Nobilíssima visão de Cesariny por António Pires
Depois de anos de vida dura, apresentações semanais na PIDE a dizer que andava a portar-se bem, depois de pertencer aos ostracizados pelo meio literário bem pensante e com preocupações de “gente séria”, os amigos do povo. Depois de lutar contra a impotência das palavras até fazer deslocar a tectónica da poesia portuguesa, depois de lhe caírem os dentes, de usar perucas de mulher, de muitos quartos, muitos cigarros irónicos ou desesperados, Cesariny tornou-se uma espécie de santo no altar das novas gerações de poetas e aspirantes. Presença constante das tertúlias de poesia, com direito a efígie estampada em T-shirts, dito e redito num tom grandiloquente que haveria de o fazer rir. “Como assim Mário como assim Cesariny como assim ó meu deus de Vasconcelos?/ Porque é que querem fazer passar para o meu corpo/ uma caricatura a todos os títulos porca?“, ouvimo-lo perguntar num dos poemas de A Pena Capital.
Por isso é absolutamente obrigatório ir ver “O Jovem Mágico”, a nobilíssima visão de António Pires/Hugo Mestre Amaro, que não apenas dessacraliza Cesariny como nos devolve a força perturbadora, carnal, a ironia desconcertante, a iconoclastia, a ternura sufocante da sua poesia, num espetáculo que é também uma performance que abala as nossas imagens, as nossas certezas sobre a obra do poeta e pintor surrealista. Quando passam 10 anos sobre a sua morte, o poeta pode ser encontrado vivo até dia 2o de Novembro no Teatro do Bairro, em Lisboa. De quarta a sábado às 21 e 30 e domingos às 17 horas.
Numa ópera surrealista para sete atores, o encenador António Pires dá-nos uma lição de como pode a linguagem do teatro fundir-se com a da poesia num movimento dinâmico e evolutivo. Certamente nunca mais leremos Cesariny da mesma forma depois de o ouvirmos recriado magistralmente por Maria João Luís, que aqui se afirma de novo como uma das nossas melhores atrizes. Nunca o estafado poema You Are Welcome to Elsinore se mostrou em toda a sua dolorosa impotência, nunca foi tão clara a consciência do poeta da impossibilidade de as palavras se ultrapassarem a si mesmas. E o menos conhecido Poliptika de Maria Klophas dita Mãe dos Homens (eixo central do espetáculo) deslumbra-nos com a capacidade orquestral do verbo “cesarinesco” explodindo em mil cambiantes de ironia, solidão, crítica política, sátira religiosa, tantas coisas ditas e não ditas, tantas coisas além, muito além do que é dito (um trabalho sobre a linguagem muito comum aos surrealistas e seus efluentes).
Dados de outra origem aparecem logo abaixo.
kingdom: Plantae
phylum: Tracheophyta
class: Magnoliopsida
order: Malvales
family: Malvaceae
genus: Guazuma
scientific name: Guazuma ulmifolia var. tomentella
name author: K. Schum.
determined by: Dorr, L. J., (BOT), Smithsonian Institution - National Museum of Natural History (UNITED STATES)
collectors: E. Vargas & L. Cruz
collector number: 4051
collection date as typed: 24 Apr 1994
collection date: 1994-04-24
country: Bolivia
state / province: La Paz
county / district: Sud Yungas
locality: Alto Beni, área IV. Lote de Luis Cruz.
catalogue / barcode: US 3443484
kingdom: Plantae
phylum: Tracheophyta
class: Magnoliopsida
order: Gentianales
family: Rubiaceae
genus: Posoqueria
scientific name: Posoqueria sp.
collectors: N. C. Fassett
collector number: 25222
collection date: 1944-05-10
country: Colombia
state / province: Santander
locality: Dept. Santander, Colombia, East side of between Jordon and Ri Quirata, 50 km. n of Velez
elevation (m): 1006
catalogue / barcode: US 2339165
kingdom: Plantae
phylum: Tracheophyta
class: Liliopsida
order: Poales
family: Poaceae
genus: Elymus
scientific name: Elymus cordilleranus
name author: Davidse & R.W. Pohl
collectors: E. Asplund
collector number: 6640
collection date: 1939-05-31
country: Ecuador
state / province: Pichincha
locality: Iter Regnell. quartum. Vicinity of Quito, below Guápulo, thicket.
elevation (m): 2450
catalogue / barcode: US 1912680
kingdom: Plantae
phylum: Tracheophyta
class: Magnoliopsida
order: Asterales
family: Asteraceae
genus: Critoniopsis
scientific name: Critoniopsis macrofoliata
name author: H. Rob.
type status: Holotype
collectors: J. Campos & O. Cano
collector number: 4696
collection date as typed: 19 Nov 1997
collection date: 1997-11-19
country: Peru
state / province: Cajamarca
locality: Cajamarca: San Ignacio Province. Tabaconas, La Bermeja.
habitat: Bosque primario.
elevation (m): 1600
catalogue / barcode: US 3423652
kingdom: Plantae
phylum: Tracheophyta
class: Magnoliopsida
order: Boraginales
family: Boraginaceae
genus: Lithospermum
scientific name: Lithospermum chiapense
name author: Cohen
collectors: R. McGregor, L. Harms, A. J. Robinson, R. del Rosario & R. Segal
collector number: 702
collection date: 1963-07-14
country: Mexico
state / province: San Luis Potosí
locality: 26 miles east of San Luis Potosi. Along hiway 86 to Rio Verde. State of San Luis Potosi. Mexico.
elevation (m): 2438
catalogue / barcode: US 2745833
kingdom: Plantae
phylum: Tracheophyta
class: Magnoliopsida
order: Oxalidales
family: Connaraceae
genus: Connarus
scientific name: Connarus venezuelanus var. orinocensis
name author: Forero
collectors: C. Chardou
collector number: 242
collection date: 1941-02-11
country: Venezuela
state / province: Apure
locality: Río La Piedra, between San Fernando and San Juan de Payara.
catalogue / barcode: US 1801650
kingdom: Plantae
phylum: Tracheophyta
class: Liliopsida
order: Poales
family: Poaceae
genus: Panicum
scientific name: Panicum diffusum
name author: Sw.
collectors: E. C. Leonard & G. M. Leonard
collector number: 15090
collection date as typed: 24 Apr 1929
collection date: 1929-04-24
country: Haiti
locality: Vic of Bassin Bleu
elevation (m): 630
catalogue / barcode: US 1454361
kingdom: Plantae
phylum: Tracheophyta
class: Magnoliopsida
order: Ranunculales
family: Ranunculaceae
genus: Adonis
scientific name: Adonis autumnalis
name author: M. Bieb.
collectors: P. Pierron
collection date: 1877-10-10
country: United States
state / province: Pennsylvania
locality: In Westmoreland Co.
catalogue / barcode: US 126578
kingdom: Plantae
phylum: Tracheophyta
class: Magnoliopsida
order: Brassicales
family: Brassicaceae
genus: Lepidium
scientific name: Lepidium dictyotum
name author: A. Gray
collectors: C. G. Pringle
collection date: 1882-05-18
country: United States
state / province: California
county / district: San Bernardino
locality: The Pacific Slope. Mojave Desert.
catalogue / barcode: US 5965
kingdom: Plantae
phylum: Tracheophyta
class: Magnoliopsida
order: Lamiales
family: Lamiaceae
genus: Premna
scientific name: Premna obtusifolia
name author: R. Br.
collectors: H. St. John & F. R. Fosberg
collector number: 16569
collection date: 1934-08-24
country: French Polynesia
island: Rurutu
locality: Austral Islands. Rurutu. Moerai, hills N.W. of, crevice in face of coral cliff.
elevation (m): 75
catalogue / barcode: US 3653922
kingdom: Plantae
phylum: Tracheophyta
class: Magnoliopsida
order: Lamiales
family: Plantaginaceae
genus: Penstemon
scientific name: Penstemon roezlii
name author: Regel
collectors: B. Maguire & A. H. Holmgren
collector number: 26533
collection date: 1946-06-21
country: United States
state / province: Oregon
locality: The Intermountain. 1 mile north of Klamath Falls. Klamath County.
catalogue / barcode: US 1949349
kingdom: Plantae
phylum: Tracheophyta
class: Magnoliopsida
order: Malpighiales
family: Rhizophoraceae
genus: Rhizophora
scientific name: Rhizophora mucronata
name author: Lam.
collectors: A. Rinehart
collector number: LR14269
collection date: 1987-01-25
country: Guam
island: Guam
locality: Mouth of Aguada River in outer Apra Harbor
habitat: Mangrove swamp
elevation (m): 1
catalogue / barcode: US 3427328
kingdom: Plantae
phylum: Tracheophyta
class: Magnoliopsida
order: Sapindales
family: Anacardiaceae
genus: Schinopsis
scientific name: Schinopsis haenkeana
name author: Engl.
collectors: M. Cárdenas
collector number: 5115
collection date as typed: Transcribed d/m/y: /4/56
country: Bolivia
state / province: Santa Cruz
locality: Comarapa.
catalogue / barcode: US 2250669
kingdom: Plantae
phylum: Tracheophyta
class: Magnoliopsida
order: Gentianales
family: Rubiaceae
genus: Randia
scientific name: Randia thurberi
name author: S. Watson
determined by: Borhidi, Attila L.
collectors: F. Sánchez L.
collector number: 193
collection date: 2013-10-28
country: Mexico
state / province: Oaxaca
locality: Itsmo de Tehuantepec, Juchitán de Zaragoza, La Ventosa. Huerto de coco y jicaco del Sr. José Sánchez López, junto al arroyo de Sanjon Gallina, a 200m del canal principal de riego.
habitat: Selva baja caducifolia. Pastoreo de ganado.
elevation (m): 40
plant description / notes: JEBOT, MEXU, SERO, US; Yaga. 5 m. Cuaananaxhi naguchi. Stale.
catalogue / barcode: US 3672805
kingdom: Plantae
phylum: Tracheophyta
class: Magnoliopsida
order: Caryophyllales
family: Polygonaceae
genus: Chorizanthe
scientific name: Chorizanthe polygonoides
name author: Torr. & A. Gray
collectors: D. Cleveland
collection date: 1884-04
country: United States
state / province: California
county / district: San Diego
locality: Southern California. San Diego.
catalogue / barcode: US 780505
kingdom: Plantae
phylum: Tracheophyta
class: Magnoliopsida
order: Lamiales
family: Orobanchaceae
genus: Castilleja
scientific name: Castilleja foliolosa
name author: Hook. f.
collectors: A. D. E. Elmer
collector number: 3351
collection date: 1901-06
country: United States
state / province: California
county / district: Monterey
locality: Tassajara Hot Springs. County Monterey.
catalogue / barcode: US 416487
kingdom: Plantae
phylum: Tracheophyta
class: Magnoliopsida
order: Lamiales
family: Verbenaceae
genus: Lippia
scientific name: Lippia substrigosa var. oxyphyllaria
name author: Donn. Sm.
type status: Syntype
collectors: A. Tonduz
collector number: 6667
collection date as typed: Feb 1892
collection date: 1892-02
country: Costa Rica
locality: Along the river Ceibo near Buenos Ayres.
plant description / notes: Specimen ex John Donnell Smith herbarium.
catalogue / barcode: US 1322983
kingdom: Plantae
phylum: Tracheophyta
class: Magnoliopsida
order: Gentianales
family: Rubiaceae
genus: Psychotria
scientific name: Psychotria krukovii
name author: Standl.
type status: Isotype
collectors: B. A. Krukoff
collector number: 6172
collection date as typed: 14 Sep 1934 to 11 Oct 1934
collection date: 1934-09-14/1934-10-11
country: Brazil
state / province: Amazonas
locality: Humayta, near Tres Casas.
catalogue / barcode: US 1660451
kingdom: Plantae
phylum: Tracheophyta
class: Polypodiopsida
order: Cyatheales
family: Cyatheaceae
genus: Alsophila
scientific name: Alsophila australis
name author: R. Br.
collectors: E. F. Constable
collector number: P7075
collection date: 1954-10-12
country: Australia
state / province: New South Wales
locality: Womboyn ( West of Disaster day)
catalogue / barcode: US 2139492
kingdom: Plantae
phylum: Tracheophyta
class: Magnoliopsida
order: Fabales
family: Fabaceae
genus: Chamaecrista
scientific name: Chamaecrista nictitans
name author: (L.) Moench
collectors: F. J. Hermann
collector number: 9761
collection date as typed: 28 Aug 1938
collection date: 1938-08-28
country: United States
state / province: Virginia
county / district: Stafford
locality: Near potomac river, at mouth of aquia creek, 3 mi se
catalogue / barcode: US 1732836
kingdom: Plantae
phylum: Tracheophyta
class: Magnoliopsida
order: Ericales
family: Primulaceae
António Pires confessa que a poesia, pela sua liberdade intrínseca, pelos jogos de linguagem que comporta, pela forma como nela fluem ideias, comédias, intimidades, cores, inconscientes, é o tipo de texto que mais se adequa ao teatro que gosta de fazer. E esta já é a quarta peça em que tem como centro os poetas e a poesia. Antes foram Ana Hatherly, Shakespeare, Adília Lopes. Agora é Cesariny. Haverá outros mas não diz quais. E dá uma daquelas gargalhadas.
Diz ainda que o seu teatro coreográfico rejeita a narrativa convencional, naturalista, realista. Interessa-lhe re(a)presentar “o conteúdo”. Isto é, apresentar não apenas para “dar a ver” mas para “dar de novo a perceção”, para misturar as múltiplas camadas do dito e do não dito, das imagens cristalizadas e das imagens latentes e com elas fazer um novo estrato desse grande palimpsesto que é a arte.
A ópera em palavras Poliptika de Maria Klophas dita Mãe dos Homens, Pena Capital, Um Auto para Jerusalém, O Regresso de Ulisses, Pranto Sobre Dois Temas Gratos aos Portugueses, O Jovem Mágico, Autoractor, Uma certa Quantidade são apenas alguns dos 20 poemas usados neste espetáculo, onde Mário Cesariny nos é devolvido como homem e não como mito, num quarto, em muitos quartos que são também portos à beira Tejo, bares da Lisboa dos anos 50 e 60, marinheiros, corpos belos, homens e as suas personas. Ate um tal de Fernandes Pessoas que vive com quatro homens na cabeça aparece por lá. Mas, como avisa António Pires: “nesta peça não há personagens, há palavras e as pessoas que nascem a partir delas”.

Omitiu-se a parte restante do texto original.